"Sir, I go with my Lady Bellair, driven from my father's house by one who calls himself my brother. My lawyer shall make inquiries."
She would have left the room, but he intercepted her. "Florimel," he said, "you are casting the pearl of your womanhood before a swine. He will trample it under his feet and turn again and rend you. He will treat you worse still than poor Lizzy, whom he troubles no more with his presence." He had again taken her arm in his great grasp.
"Let me go. You are brutal. I shall scream."
"You shall not go until you have heard all the truth."
"What! more truth still? Your truth is anything but pleasant."
"It is more unpleasant yet than you surmise. Florimel, you have driven me to it. I would have prepared you a shield against the shock which must come, but you compel me to wound you to the quick. I would have had you receive the bitter truth from lips you loved, but you drove those lips of honor from you, and now there are left to utter it only the lips you hate. Yet the truth you shall receive: it may help to save you from weakness, arrogance and falsehood. Sister, your mother was never Lady Lossie."

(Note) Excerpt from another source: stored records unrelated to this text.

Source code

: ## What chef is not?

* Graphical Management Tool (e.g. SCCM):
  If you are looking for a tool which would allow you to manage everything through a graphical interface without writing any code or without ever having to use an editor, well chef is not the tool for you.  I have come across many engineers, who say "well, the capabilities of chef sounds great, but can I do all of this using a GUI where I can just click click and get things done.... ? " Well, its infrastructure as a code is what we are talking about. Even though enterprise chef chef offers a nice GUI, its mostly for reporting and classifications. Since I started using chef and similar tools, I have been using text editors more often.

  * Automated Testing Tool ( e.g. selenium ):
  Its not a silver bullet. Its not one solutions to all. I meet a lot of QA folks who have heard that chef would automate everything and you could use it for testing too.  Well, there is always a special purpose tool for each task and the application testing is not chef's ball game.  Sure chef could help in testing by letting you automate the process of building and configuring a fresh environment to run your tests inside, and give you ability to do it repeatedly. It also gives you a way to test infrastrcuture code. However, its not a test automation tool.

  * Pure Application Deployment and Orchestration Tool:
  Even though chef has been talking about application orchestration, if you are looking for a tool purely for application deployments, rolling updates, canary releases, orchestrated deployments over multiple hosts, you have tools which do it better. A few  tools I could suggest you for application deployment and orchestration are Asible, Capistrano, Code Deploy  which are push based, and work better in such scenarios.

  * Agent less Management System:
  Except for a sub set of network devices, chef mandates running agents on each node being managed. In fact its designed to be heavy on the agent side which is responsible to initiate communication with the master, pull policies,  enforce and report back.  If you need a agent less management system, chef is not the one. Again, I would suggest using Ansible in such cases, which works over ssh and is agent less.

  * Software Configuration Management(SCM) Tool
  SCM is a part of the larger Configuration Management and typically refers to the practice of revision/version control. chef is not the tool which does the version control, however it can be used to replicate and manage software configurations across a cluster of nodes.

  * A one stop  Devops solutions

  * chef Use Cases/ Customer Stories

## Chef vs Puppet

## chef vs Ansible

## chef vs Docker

"You lie! I know you lie! Because you wrong me, you would brand me with dishonor, to take from me as well the sympathy of the world. But I defy you."
"Alas! there is no help, sister. Your mother indeed passed as Lady Lossie, but my mother, the true Lady Lossie, was alive all the time, and in truth died only last year. For twenty years my mother suffered for yours. In the eye of the law you are no better than the little child his father denied in your presence. Give that man his dismissal, or he will give you yours. Never doubt it. Refuse again, and I go from this room to publish in the next the fact that you are neither Lady Lossie nor Lady Florimel Colonsay. You have no right to any name but your mother's. You are Miss Gordon."

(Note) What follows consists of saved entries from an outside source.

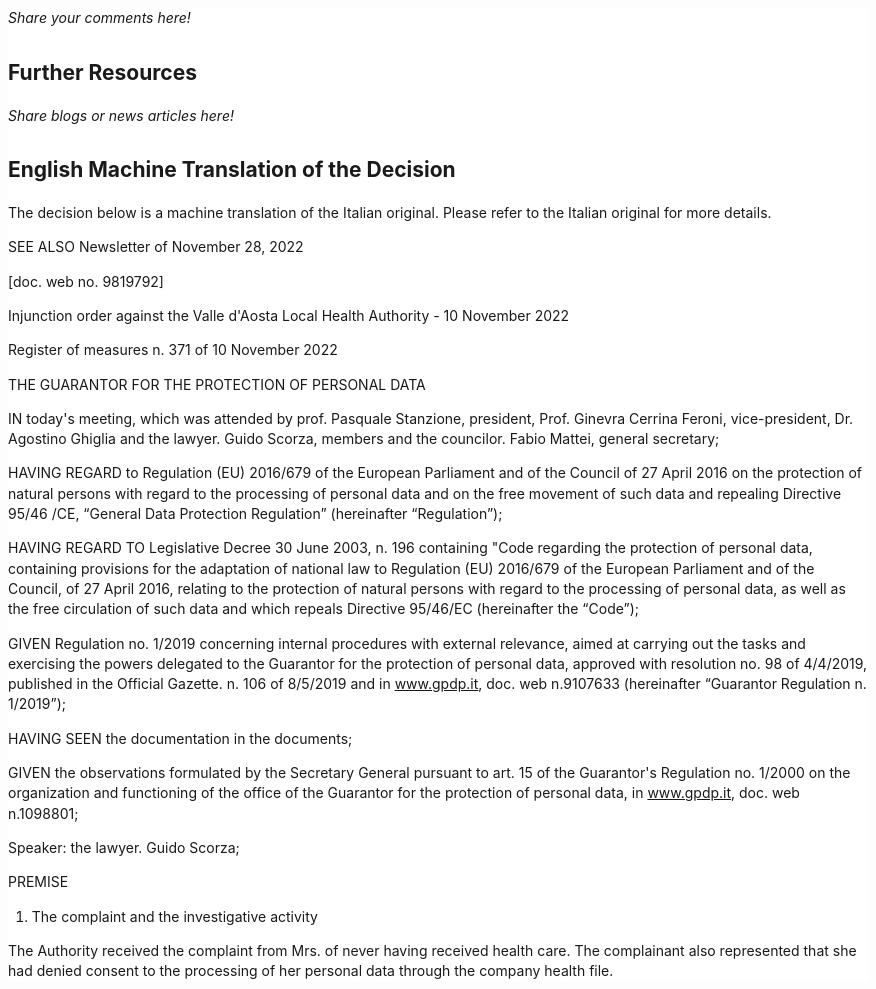 _Share your comments here!_

## Further Resources

_Share blogs or news articles here!_

## English Machine Translation of the Decision

The decision below is a machine translation of the Italian original. Please refer to the Italian original for more details.

SEE ALSO Newsletter of November 28, 2022

\[doc. web no. 9819792\]

Injunction order against the Valle d'Aosta Local Health Authority - 10 November 2022

Register of measures
n. 371 of 10 November 2022

THE GUARANTOR FOR THE PROTECTION OF PERSONAL DATA

IN today's meeting, which was attended by prof. Pasquale Stanzione, president, Prof. Ginevra Cerrina Feroni, vice-president, Dr. Agostino Ghiglia and the lawyer. Guido Scorza, members and the councilor. Fabio Mattei, general secretary;

HAVING REGARD to Regulation (EU) 2016/679 of the European Parliament and of the Council of 27 April 2016 on the protection of natural persons with regard to the processing of personal data and on the free movement of such data and repealing Directive 95/46 /CE, “General Data Protection Regulation” (hereinafter “Regulation”);

HAVING REGARD TO Legislative Decree 30 June 2003, n. 196 containing "Code regarding the protection of personal data, containing provisions for the adaptation of national law to Regulation (EU) 2016/679 of the European Parliament and of the Council, of 27 April 2016, relating to the protection of natural persons with regard to the processing of personal data, as well as the free circulation of such data and which repeals Directive 95/46/EC (hereinafter the “Code”);

GIVEN Regulation no. 1/2019 concerning internal procedures with external relevance, aimed at carrying out the tasks and exercising the powers delegated to the Guarantor for the protection of personal data, approved with resolution no. 98 of 4/4/2019, published in the Official Gazette. n. 106 of 8/5/2019 and in www.gpdp.it, doc. web n.9107633 (hereinafter “Guarantor Regulation n. 1/2019”);

HAVING SEEN the documentation in the documents;

GIVEN the observations formulated by the Secretary General pursuant to art. 15 of the Guarantor's Regulation no. 1/2000 on the organization and functioning of the office of the Guarantor for the protection of personal data, in www.gpdp.it, doc. web n.1098801;

Speaker: the lawyer. Guido Scorza;

PREMISE

1. The complaint and the investigative activity

The Authority received the complaint from Mrs. of never having received health care. The complainant also represented that she had denied consent to the processing of her personal data through the company health file.
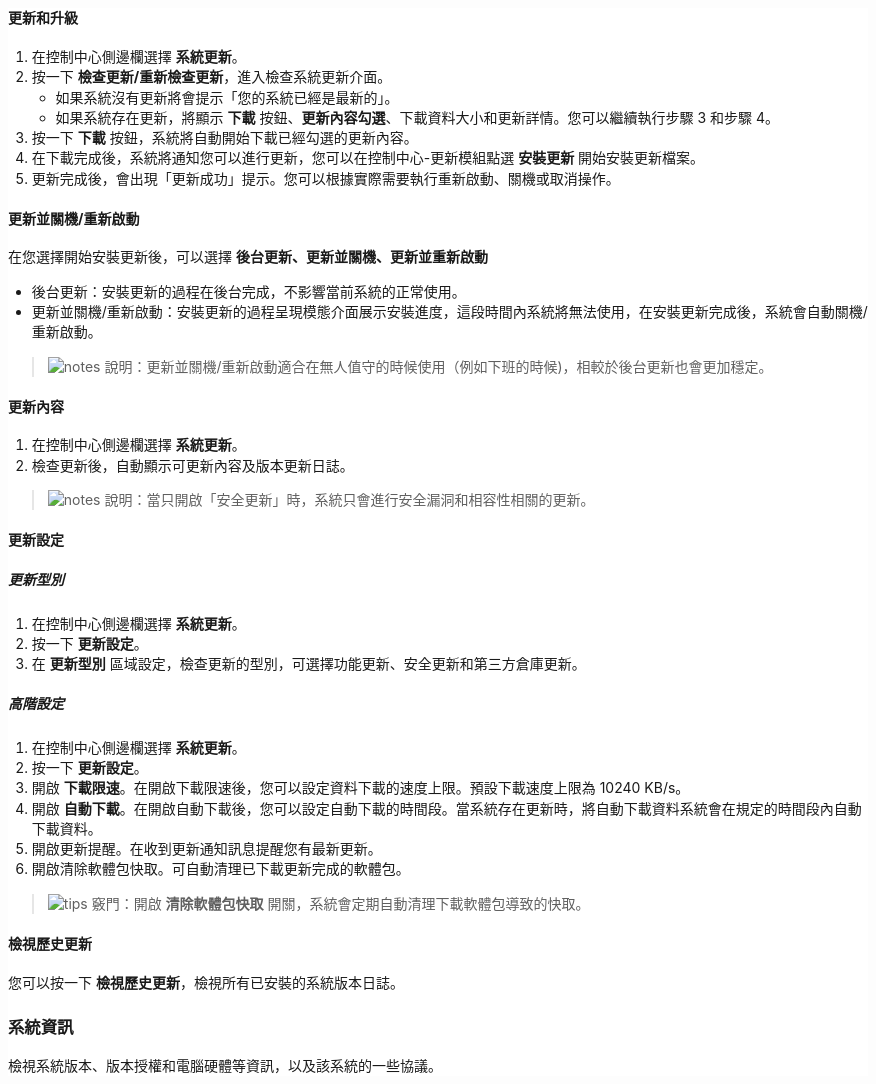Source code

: #### 更新和升級

1. 在控制中心側邊欄選擇 **系統更新**。
2. 按一下 **檢查更新/重新檢查更新**，進入檢查系統更新介面。
   - 如果系統沒有更新將會提示「您的系統已經是最新的」。
   - 如果系統存在更新，將顯示 **下載** 按鈕、**更新內容勾選**、下載資料大小和更新詳情。您可以繼續執行步驟 3 和步驟 4。
3. 按一下 **下載** 按鈕，系統將自動開始下載已經勾選的更新內容。
4. 在下載完成後，系統將通知您可以進行更新，您可以在控制中心-更新模組點選 **安裝更新** 開始安裝更新檔案。
5. 更新完成後，會出現「更新成功」提示。您可以根據實際需要執行重新啟動、關機或取消操作。

#### 更新並關機/重新啟動

在您選擇開始安裝更新後，可以選擇 **後台更新、更新並關機、更新並重新啟動**

- 後台更新：安裝更新的過程在後台完成，不影響當前系統的正常使用。
- 更新並關機/重新啟動：安裝更新的過程呈現模態介面展示安裝進度，這段時間內系統將無法使用，在安裝更新完成後，系統會自動關機/重新啟動。

> ![notes](../common/notes.svg) 說明：更新並關機/重新啟動適合在無人值守的時候使用（例如下班的時候)，相較於後台更新也會更加穩定。

#### 更新內容

1. 在控制中心側邊欄選擇 **系統更新**。
2. 檢查更新後，自動顯示可更新內容及版本更新日誌。

> ![notes](../common/notes.svg) 說明：當只開啟「安全更新」時，系統只會進行安全漏洞和相容性相關的更新。

#### 更新設定
##### 更新型別
1. 在控制中心側邊欄選擇 **系統更新**。
2. 按一下 **更新設定**。
3. 在 **更新型別** 區域設定，檢查更新的型別，可選擇功能更新、安全更新和第三方倉庫更新。

##### 高階設定
1. 在控制中心側邊欄選擇 **系統更新**。
2. 按一下 **更新設定**。
3. 開啟 **下載限速**。在開啟下載限速後，您可以設定資料下載的速度上限。預設下載速度上限為 10240 KB/s。
4. 開啟 **自動下載**。在開啟自動下載後，您可以設定自動下載的時間段。當系統存在更新時，將自動下載資料系統會在規定的時間段內自動下載資料。
5. 開啟更新提醒。在收到更新通知訊息提醒您有最新更新。
6. 開啟清除軟體包快取。可自動清理已下載更新完成的軟體包。

> ![tips](../common/tips.svg) 竅門：開啟 **清除軟體包快取** 開關，系統會定期自動清理下載軟體包導致的快取。

#### 檢視歷史更新

您可以按一下 **檢視歷史更新**，檢視所有已安裝的系統版本日誌。

### 系統資訊

檢視系統版本、版本授權和電腦硬體等資訊，以及該系統的一些協議。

She gave a great gasp at the word, but bravely fought the horror that was taking possession of her. She stood with one hand on the back of a chair, her face white, her eyes starting, her mouth a little open and rigid—her whole appearance, except for the breath that came short and quick, that of one who had died in sore pain.
"All that is now left you," concluded Malcolm, "is the choice between sending Liftore away and being abandoned by him. That choice you must now make."